From rsync's man page:
Rsync is a fast and extraordinarily versatile file copying tool. [...] It offers a large number of options that control every aspect of its behavior and permit very flexible specification of the set of files to be copied. It is famous for its delta-transfer algorithm, which reduces the amount of data sent over the network by sending only the differences between the source files and the existing files in the destination.

rsync is available on Mac OS X, and probably on all modern linux distributions.
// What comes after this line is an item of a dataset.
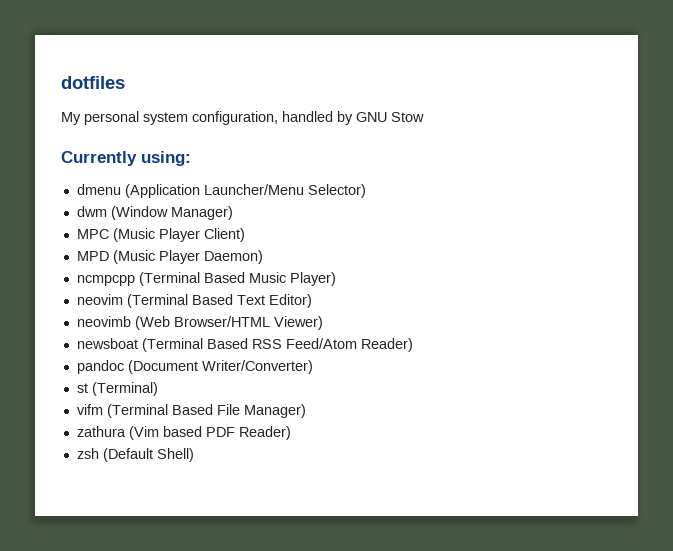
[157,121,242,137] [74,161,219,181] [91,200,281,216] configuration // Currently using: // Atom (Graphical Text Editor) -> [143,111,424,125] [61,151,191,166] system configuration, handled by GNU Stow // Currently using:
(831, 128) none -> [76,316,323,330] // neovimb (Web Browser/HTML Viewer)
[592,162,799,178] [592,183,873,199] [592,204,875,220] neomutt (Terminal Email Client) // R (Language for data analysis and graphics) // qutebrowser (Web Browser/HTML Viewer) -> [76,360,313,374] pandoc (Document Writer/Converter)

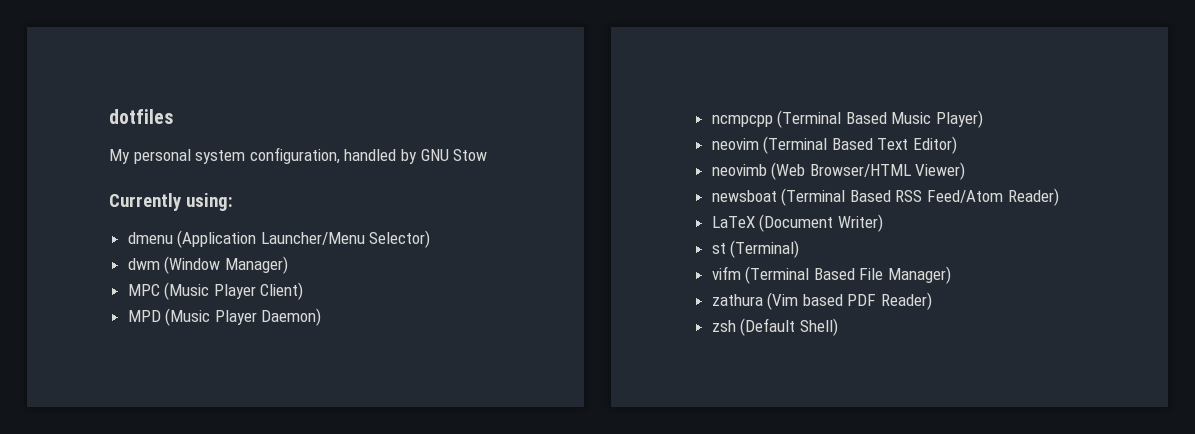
[76,360,313,374] pandoc (Document Writer/Converter) -> [711,214,883,232] LaTeX (Document Writer)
So far, this command is what I use:

$ rsync -av --exclude '*.app' ~/ /Volumes/Bluebird/
  • -a is for archive, which preserves dates, permissions, owners, groups, symlinks, and the like. It also browse the source folder recursively.
  • -v is for verbose. I like to see what is happening, this will probably be removed when I feel confident that the script is doing what I want.
  • --exclude excludes file patterns from the backup. I have some applications that stubbornly put themselves in my home directory. I have also excluded .Trash, and will probably exclude Library/. A list of patterns to exclude may be provided in an external text file.
  • ~/ is the source folder being backed up, and /Volumes/Bluebird/ is where the backup files are being copied to. Note the trailing slashes in the paths!

Future improvements

I do the copying with rsync and the swapping manually for now. Planned improvements are:
  • automate the local copying with cron
  • save the result in a log file
  • send a notification if something went wrong

To avoid swapping manually, I could put my offsite copy on an external server. This kind of services is already available from big companies, but I am not sure how much it would cost for several hundreds of gigabytes of raw format pictures and videos. It certainly wouldn't give me the satisfaction of having done the setup myself.

Another alternative is to use a friend's server to connect my offsite copy disk to. This would require a reliable friend (or encryption, or both), who has a server on most of the time, and a decent line. It seems like a viable option, which I may look into in the future.

I'll keep writing when I find time to implement these improvements.


  1. or Time Machine. Now that you're a mac guy...

    1. A good suggestion, but I want the data to be accessible from Windows and Linux. Time Machine requires a format that only Mac OS X supports. I'll maybe add the format information in this article.

  2. This comment has been removed by the author.